EXERCISE OBJECTIVE: When you copy the listing, skip the images and return each line verbatim.

AVAILABLE DATA:
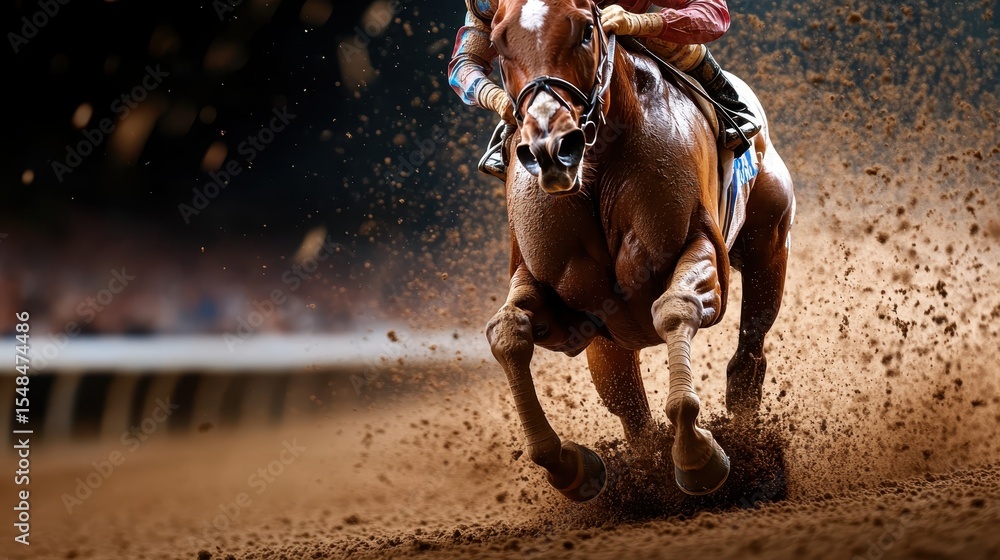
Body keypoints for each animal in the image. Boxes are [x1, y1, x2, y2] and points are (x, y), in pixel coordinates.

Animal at [482, 0, 796, 501]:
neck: (596, 167)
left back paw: (750, 445)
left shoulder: (701, 248)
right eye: (499, 43)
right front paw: (570, 466)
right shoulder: (560, 304)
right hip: (609, 345)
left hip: (770, 244)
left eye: (586, 31)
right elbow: (508, 333)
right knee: (630, 409)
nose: (551, 148)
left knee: (750, 348)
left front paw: (698, 456)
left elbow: (675, 307)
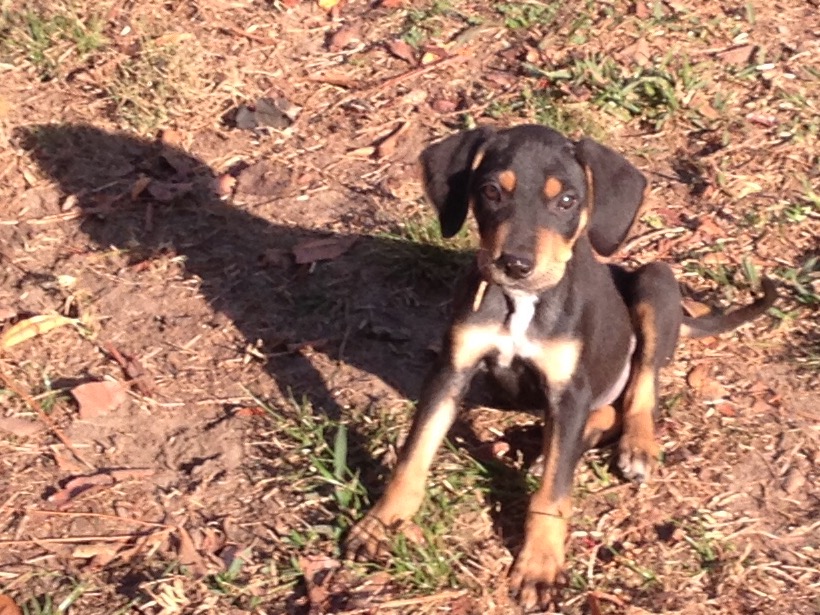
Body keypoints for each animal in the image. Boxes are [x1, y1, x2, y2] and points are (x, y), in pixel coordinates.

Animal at [345, 124, 776, 610]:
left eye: (567, 200)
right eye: (491, 191)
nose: (515, 264)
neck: (522, 303)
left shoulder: (568, 391)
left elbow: (553, 494)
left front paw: (538, 566)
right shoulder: (451, 370)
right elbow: (413, 454)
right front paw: (381, 523)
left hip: (656, 282)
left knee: (638, 390)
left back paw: (636, 446)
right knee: (602, 414)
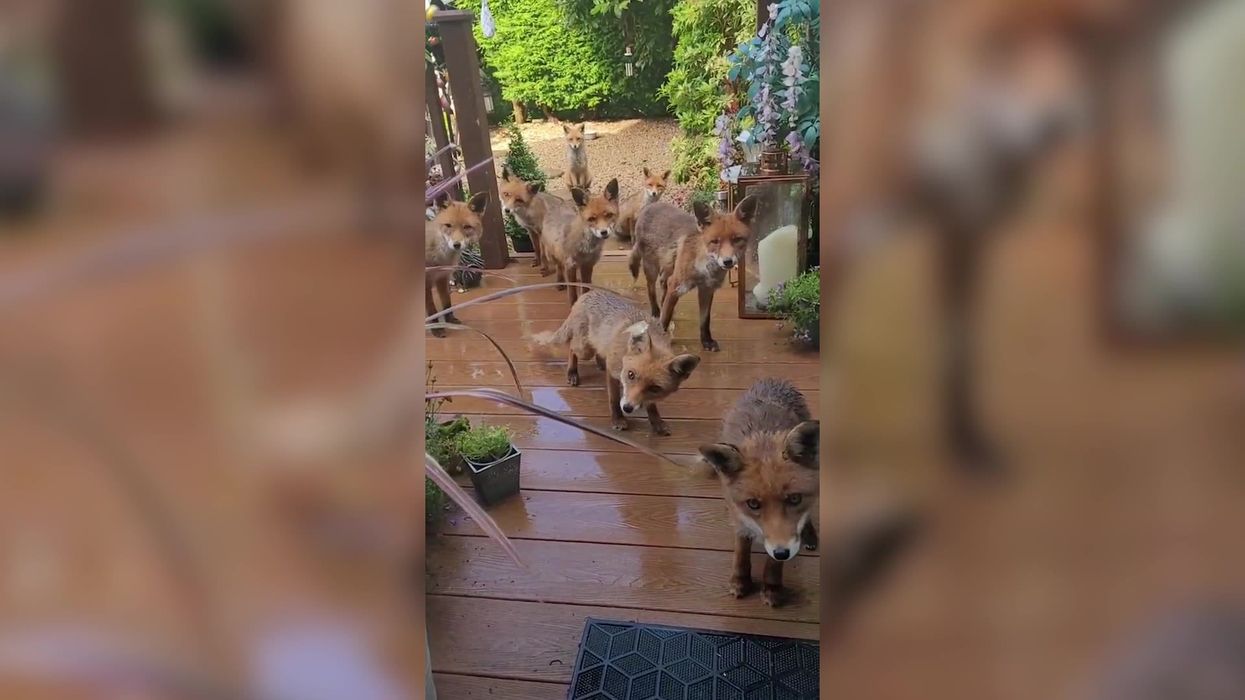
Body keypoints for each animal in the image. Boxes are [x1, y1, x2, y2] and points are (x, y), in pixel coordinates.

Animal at [426, 191, 488, 336]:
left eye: (467, 227)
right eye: (448, 225)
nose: (457, 245)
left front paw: (450, 320)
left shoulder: (442, 278)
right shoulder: (426, 282)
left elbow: (446, 303)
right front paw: (436, 328)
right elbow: (431, 309)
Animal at [534, 290, 700, 435]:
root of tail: (586, 294)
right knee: (572, 347)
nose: (628, 408)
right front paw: (618, 419)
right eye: (631, 375)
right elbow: (614, 400)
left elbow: (651, 405)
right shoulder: (613, 372)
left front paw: (656, 422)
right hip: (584, 349)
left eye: (654, 388)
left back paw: (599, 361)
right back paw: (572, 372)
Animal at [629, 196, 758, 351]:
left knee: (663, 284)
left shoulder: (707, 289)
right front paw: (660, 339)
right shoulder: (677, 285)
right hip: (652, 267)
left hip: (669, 267)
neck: (703, 268)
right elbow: (664, 319)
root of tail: (650, 206)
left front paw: (706, 342)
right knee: (651, 290)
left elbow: (704, 321)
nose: (728, 262)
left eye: (737, 239)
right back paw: (655, 311)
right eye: (715, 241)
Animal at [698, 378, 819, 608]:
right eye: (753, 504)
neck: (763, 439)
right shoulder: (739, 515)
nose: (783, 553)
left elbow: (773, 564)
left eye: (795, 499)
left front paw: (772, 587)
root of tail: (772, 380)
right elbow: (741, 552)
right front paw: (740, 581)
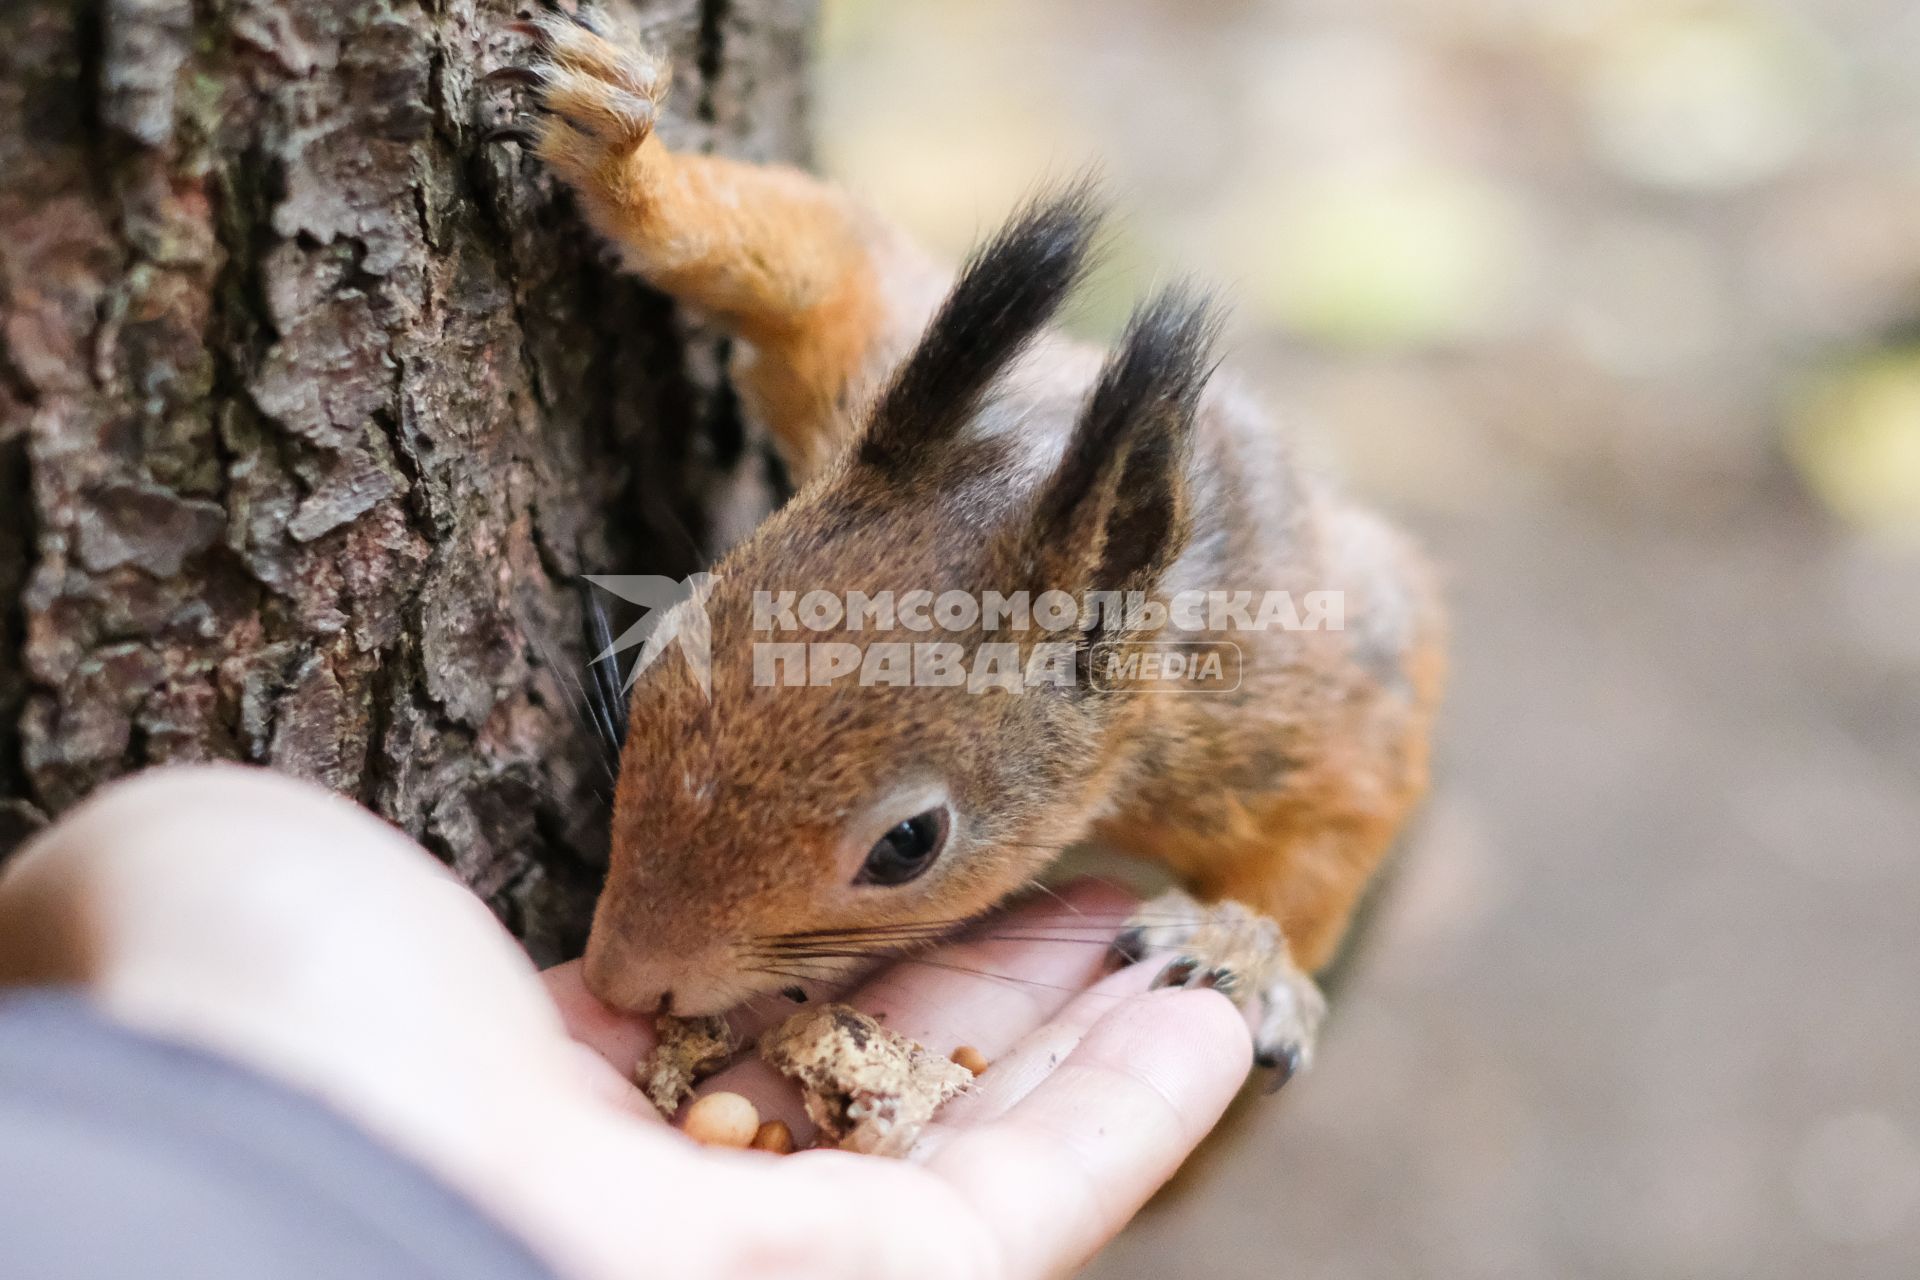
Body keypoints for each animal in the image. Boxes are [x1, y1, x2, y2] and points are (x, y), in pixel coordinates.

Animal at [487, 10, 1443, 1082]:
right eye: (659, 648)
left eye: (909, 844)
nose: (620, 980)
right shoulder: (868, 356)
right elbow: (822, 256)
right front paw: (617, 140)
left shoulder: (1279, 677)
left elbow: (1351, 794)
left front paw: (1248, 946)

SOLUTION FOR THIS PROBLEM:
Body keypoints for each animal in the image. Boxes are [x1, y1, x2, y2] and points are (x, y), in pixel coordinates.

Animal at [482, 0, 796, 501]:
neck: (596, 167)
left back paw: (750, 445)
left shoulder: (701, 248)
right eye: (499, 43)
right front paw: (570, 466)
right shoulder: (560, 304)
right hip: (609, 345)
left hip: (770, 244)
left eye: (586, 31)
right elbow: (508, 333)
right knee: (630, 409)
nose: (551, 148)
left knee: (750, 348)
left front paw: (698, 456)
left elbow: (675, 307)
Body keypoints for each animal in the image. Boxes are [x1, y1, x2, y2] and points are (x, y), in pixel coordinates.

Animal at [345, 124, 776, 610]:
left eye: (567, 200)
right eye: (491, 191)
nose: (515, 264)
neck: (522, 303)
left shoulder: (568, 391)
left elbow: (553, 494)
left front paw: (538, 566)
right shoulder: (451, 370)
right elbow: (413, 454)
right front paw: (381, 523)
left hip: (656, 282)
left knee: (638, 390)
left back paw: (636, 446)
right knee: (602, 414)
Body keypoints for each animal in the image. Boxes are [x1, y1, x2, y2] and points are (x, y), in pixel coordinates.

Animal at [426, 191, 488, 336]:
left eye: (467, 227)
right eye: (448, 225)
nose: (457, 245)
left front paw: (450, 320)
left shoulder: (442, 278)
right shoulder: (426, 282)
left elbow: (446, 303)
right front paw: (436, 328)
right elbow: (431, 309)
Animal at [534, 290, 700, 435]:
root of tail: (586, 294)
right knee: (572, 347)
nose: (628, 408)
right front paw: (618, 419)
right eye: (631, 375)
right elbow: (614, 400)
left elbow: (651, 405)
right shoulder: (613, 372)
left front paw: (656, 422)
right hip: (584, 349)
left eye: (654, 388)
left back paw: (599, 361)
right back paw: (572, 372)
Animal at [629, 196, 758, 351]:
left knee: (663, 284)
left shoulder: (707, 289)
right front paw: (660, 339)
right shoulder: (677, 285)
right hip: (652, 267)
left hip: (669, 267)
neck: (703, 268)
right elbow: (664, 319)
root of tail: (650, 206)
left front paw: (706, 342)
right knee: (651, 290)
left elbow: (704, 321)
nose: (728, 262)
left eye: (737, 239)
right back paw: (655, 311)
right eye: (715, 241)
Animal at [698, 378, 819, 608]:
right eye: (753, 504)
neck: (763, 439)
right shoulder: (739, 515)
nose: (783, 553)
left elbow: (773, 564)
left eye: (795, 499)
left front paw: (772, 587)
root of tail: (772, 380)
right elbow: (741, 552)
right front paw: (740, 581)
Body keypoints for each animal in the image. Boxes are [x1, y1, x2, y2] and points are (x, y), in pixel coordinates.

Animal at [487, 10, 1443, 1082]:
right eye: (659, 648)
left eye: (909, 844)
nose: (620, 980)
right shoulder: (868, 356)
right elbow: (822, 256)
right front paw: (617, 140)
left shoulder: (1279, 677)
left elbow: (1351, 794)
left front paw: (1248, 946)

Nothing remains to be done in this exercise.